··· Data extracts ···

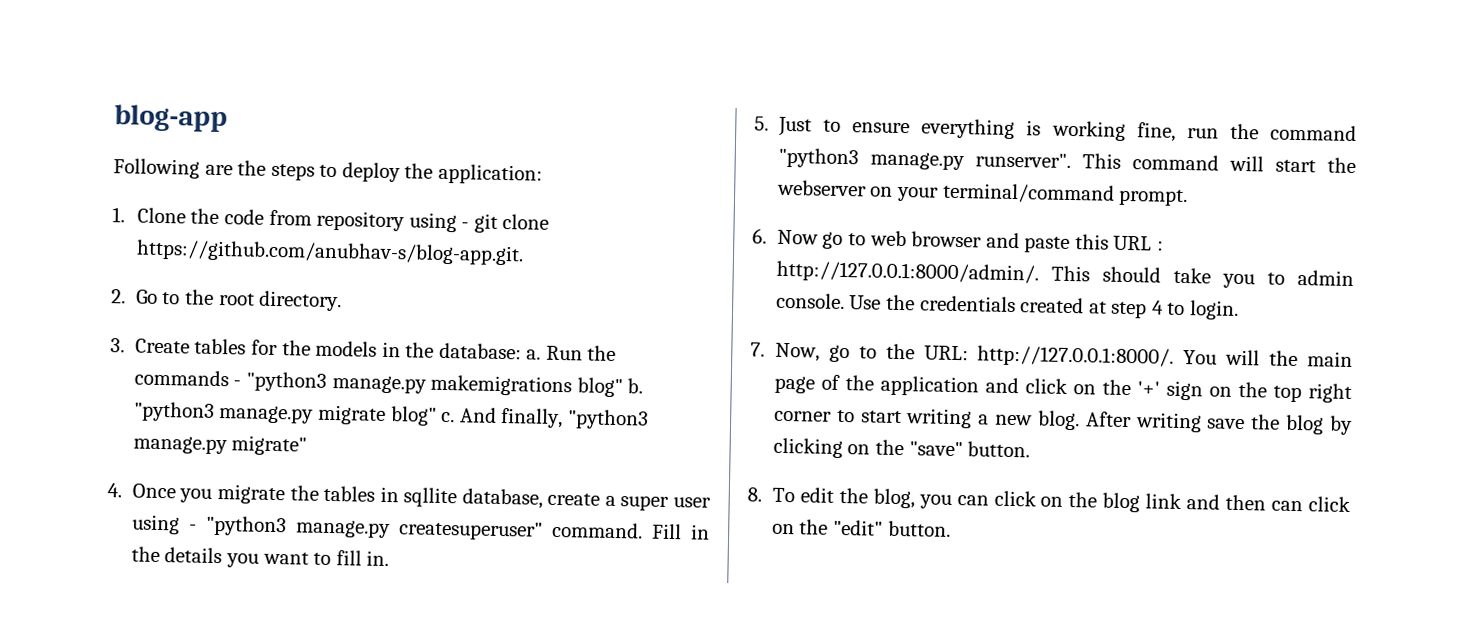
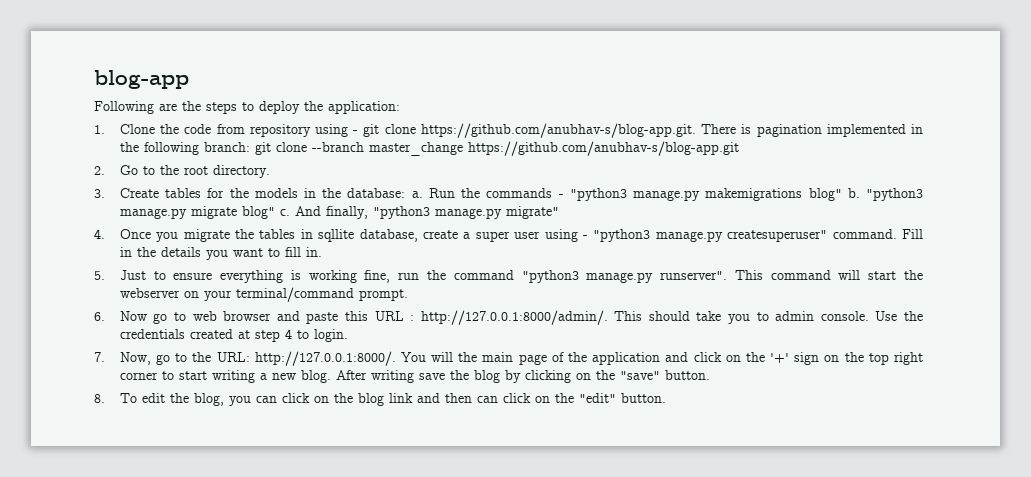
(524, 252) none -> [701,124,924,137] [119,141,739,156] There is pagination implemented in the following branch: git clone --branch master_change https://github.com/anubhav-s/blog-app.git

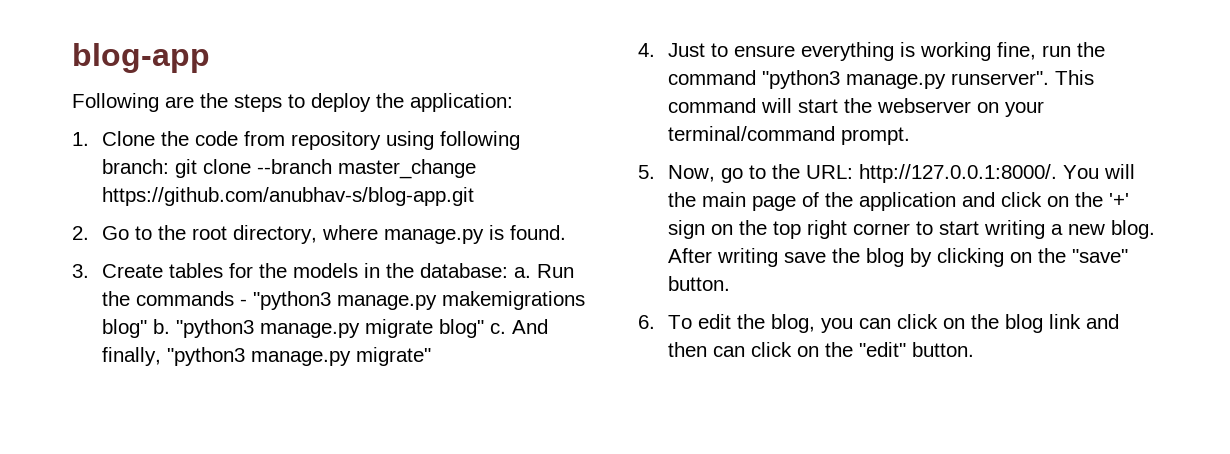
[353,123,924,138] [119,142,139,152] - git clone https://github.com/anubhav-s/blog-app.git. There is pagination implemented in the -> (435, 140) none
[212,165,270,178] directory. -> [233,225,567,244] directory, where manage.py is found.
[119,229,923,242] [119,247,322,260] [94,271,105,280] Once you migrate the tables in sqllite database, create a super user using - "python3 manage.py createsuperuser" command. Fill in the details you want to fill in. // 5. -> (655, 50) none
[94,310,923,325] [119,329,348,342] [94,352,105,362] 6. Now go to web browser and paste this URL : http://127.0.0.1:8000/admin/. This should take you to admin console. Use the credentials created at step 4 to login. // 7. -> [638,165,655,179] 5.
[94,394,105,403] 8. -> [638,315,655,329] 6.

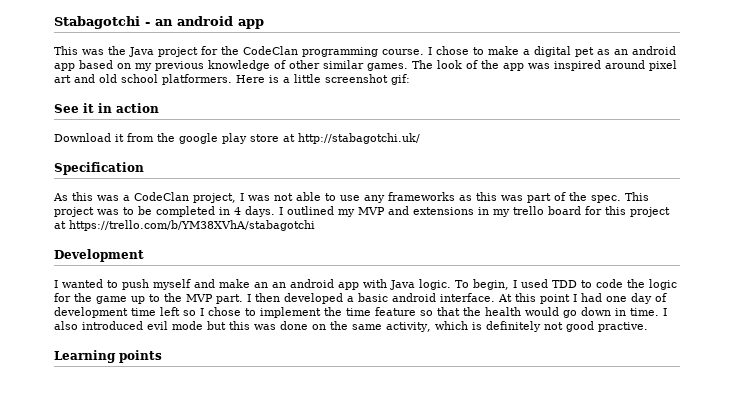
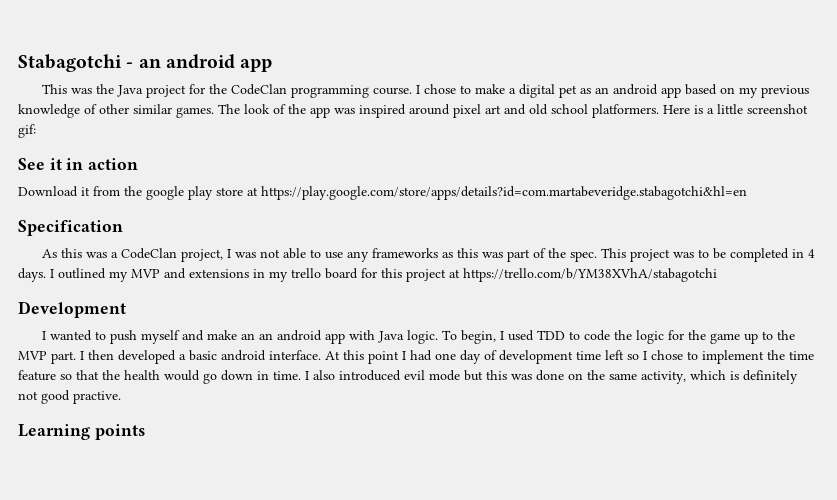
[298,133,420,144] http://stabagotchi.uk/ -> [261,186,747,200] https://play.google.com/store/apps/details?id=com.martabeveridge.stabagotchi&hl=en

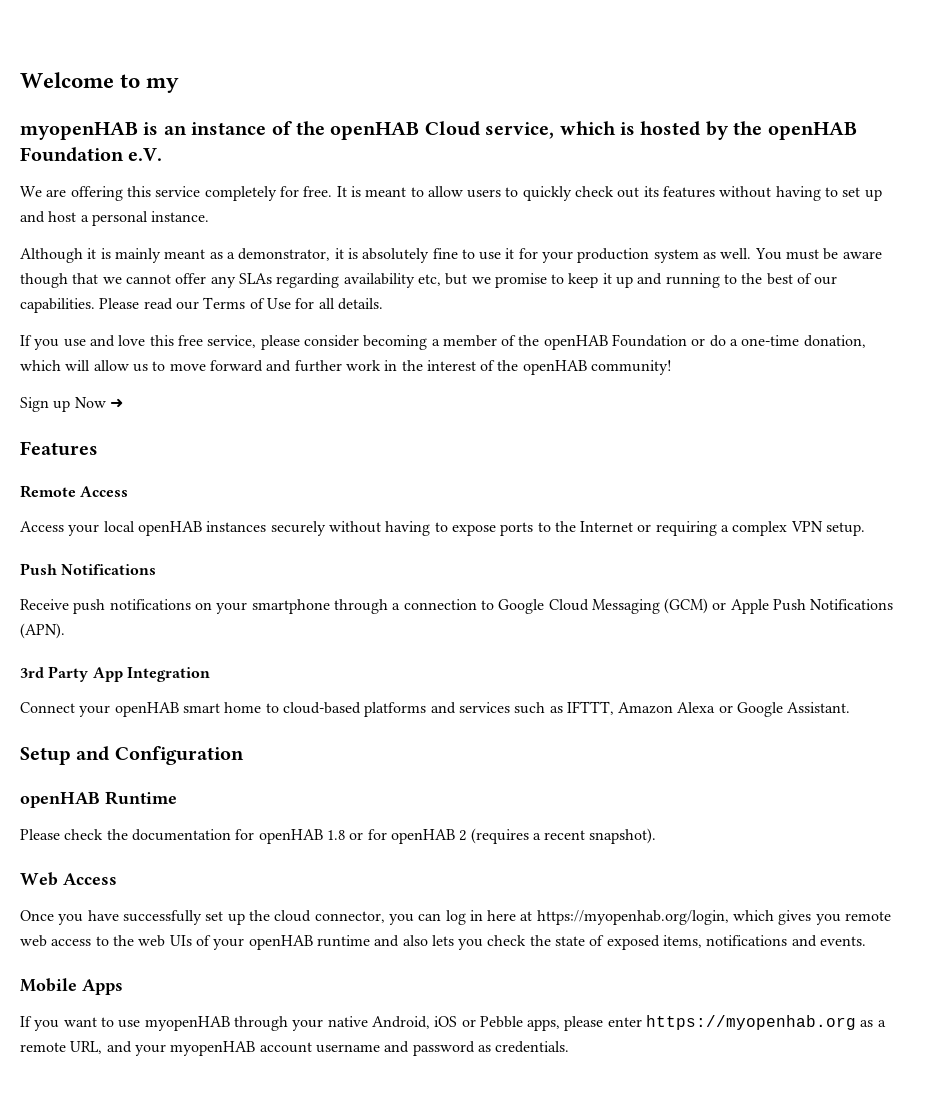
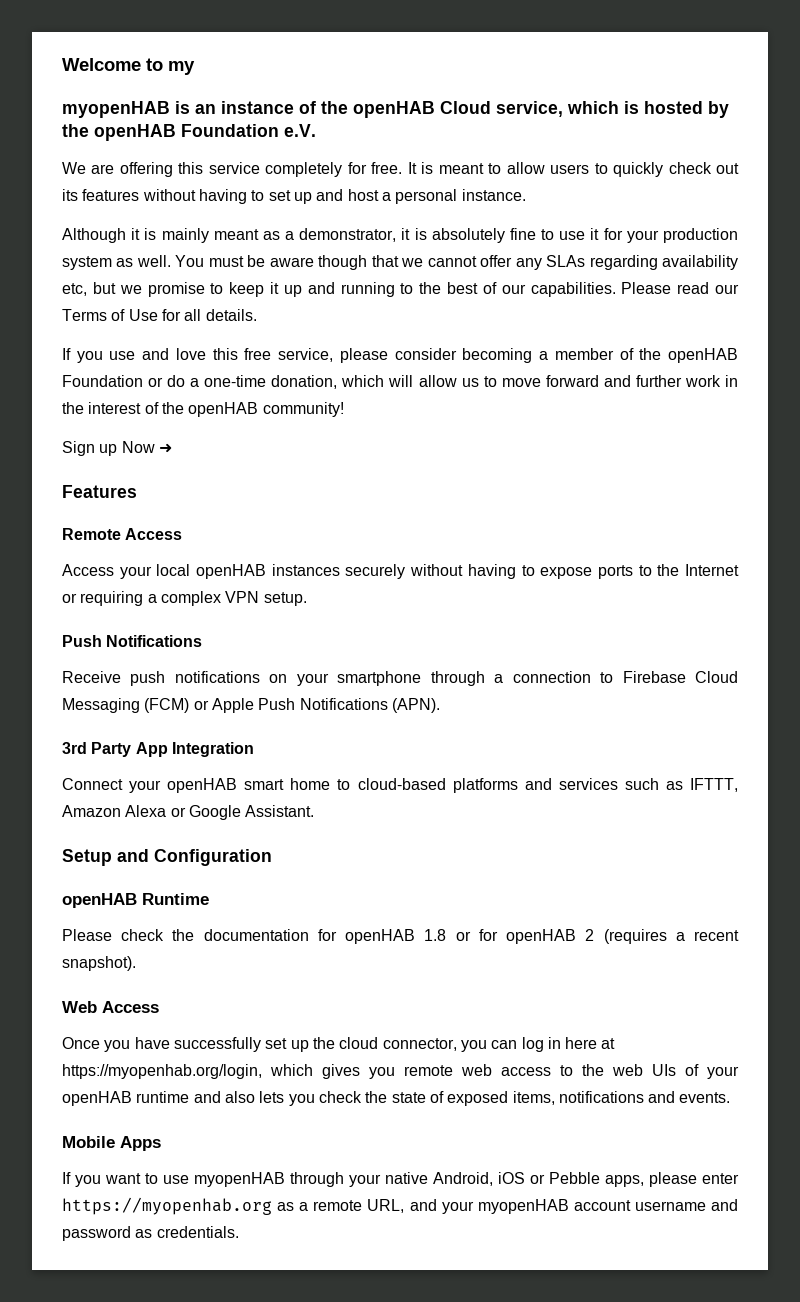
[498,599,545,614] Google -> [622,671,686,683] Firebase
[664,598,709,614] (GCM) -> [144,698,190,713] (FCM)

···

*Exercise*. Print the data above in full and exactly as it appears, skipping the pictures.

*Result for this exercise*.
(524, 252) none -> [701,124,924,137] [119,141,739,156] There is pagination implemented in the following branch: git clone --branch master_change https://github.com/anubhav-s/blog-app.git

[353,123,924,138] [119,142,139,152] - git clone https://github.com/anubhav-s/blog-app.git. There is pagination implemented in the -> (435, 140) none
[212,165,270,178] directory. -> [233,225,567,244] directory, where manage.py is found.
[119,229,923,242] [119,247,322,260] [94,271,105,280] Once you migrate the tables in sqllite database, create a super user using - "python3 manage.py createsuperuser" command. Fill in the details you want to fill in. // 5. -> (655, 50) none
[94,310,923,325] [119,329,348,342] [94,352,105,362] 6. Now go to web browser and paste this URL : http://127.0.0.1:8000/admin/. This should take you to admin console. Use the credentials created at step 4 to login. // 7. -> [638,165,655,179] 5.
[94,394,105,403] 8. -> [638,315,655,329] 6.

[298,133,420,144] http://stabagotchi.uk/ -> [261,186,747,200] https://play.google.com/store/apps/details?id=com.martabeveridge.stabagotchi&hl=en

[498,599,545,614] Google -> [622,671,686,683] Firebase
[664,598,709,614] (GCM) -> [144,698,190,713] (FCM)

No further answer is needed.